**ACTIVITÉS:**
1 – Traduisez en anglais cette phrase de l'entretien sur les débuts de Jean-Luc Moulène : « Dans les années 1980, je travaille chez Thomson et je bois. »
2 – Poursuivez l'entretien sur les débuts de Jean-Luc Moulène dans l'art, en reprenant juste après sa dernière phrase.

:: EXTRAIT À LIRE ::

Pour vous, l’art, ça commence comment ?
Jean-Luc Moulène – Quand je m’installe à Paris, en 1972. Je visite la mythique exposition Pompidou et je me dis : “On peut faire ça ! On peut peindre comme ça, on peut mettre du camembert et de la politique.” Une énorme autorisation. Pour moi, ce fut une découverte. D’abord parce qu’en 68 j’étais trop môme. Et puis c’est à partir des années 1970 que les mouvements d’émancipation sociale commencent à prendre de l’épaisseur dans les arts.
Puisqu’il n’y avait pas de marché de l’art, ou à peine, c’était aussi tout à fait autre chose. A cette époque, je fais des performances avec mes potes, du rock, des fanzines. On assiste à la naissance de l’art conceptuel et de l’art corporel. A ce qu’on a appelé l’anti-art, le non-art, etc. Dans les années 1980, je travaille chez Thomson et je bois. C’est la période de constitution du marché dans laquelle je refuse tout simplement de rentrer.

:::
:: EXTRAITS DE DONNÉES ::

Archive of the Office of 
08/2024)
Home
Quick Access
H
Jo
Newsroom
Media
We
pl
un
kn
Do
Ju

:::
:: EXTRAITS DE DONNÉES ::

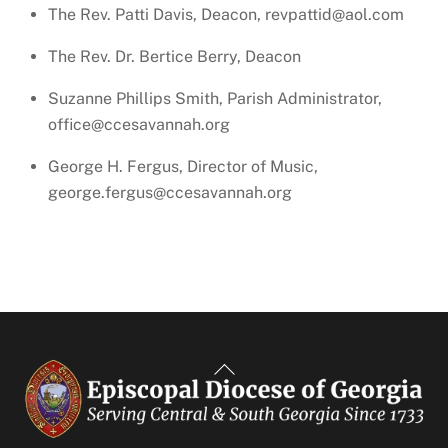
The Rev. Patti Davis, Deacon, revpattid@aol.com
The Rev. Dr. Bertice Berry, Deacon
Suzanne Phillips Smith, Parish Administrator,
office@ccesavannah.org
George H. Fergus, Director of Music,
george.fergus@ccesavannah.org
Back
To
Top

:::

**RÉPONSES ATTENDUES:**
1 – In the 1980s, I work at Thomson and I drink.

2 –
C’est un moment de retrait ?
Non, pas de retrait puisque qu’il n’était pas question d’“entrer en art”. Nous étions considérés comme des activistes. L’idée de “faire l’artiste”, c’était niet. D’ailleurs, tous les artistes faisaient autre chose en même temps. Jochen Gerz écrivait des articles dans L’Equipe, Michel Journiac enseignait déjà à l’université.
Avec l’arrivée du marché, on a vu aussi apparaître les “néos” de tous poils, les “formalistes citationnels” comme dit le critique d’art Vincent Labaume (rires). C’est la naissance de ce que j’appelle “la mise en art”, comme on dit la mise en scène. J’entame alors, en 1984, les Disjonctions : ce n’est pas une série, mais plutôt à chaque fois des images singulières.
C’est par ces images que je décide de passer : puisque le marché existe, je me dis qu’il est temps non pas d’en profiter mais d’aller porter les coups de la critique là où les fonctions de l’art s’exercent de plein droit. Je travaille à ce moment-là avec la capacité de la photographie à produire une mise en ordre, à faire tableau.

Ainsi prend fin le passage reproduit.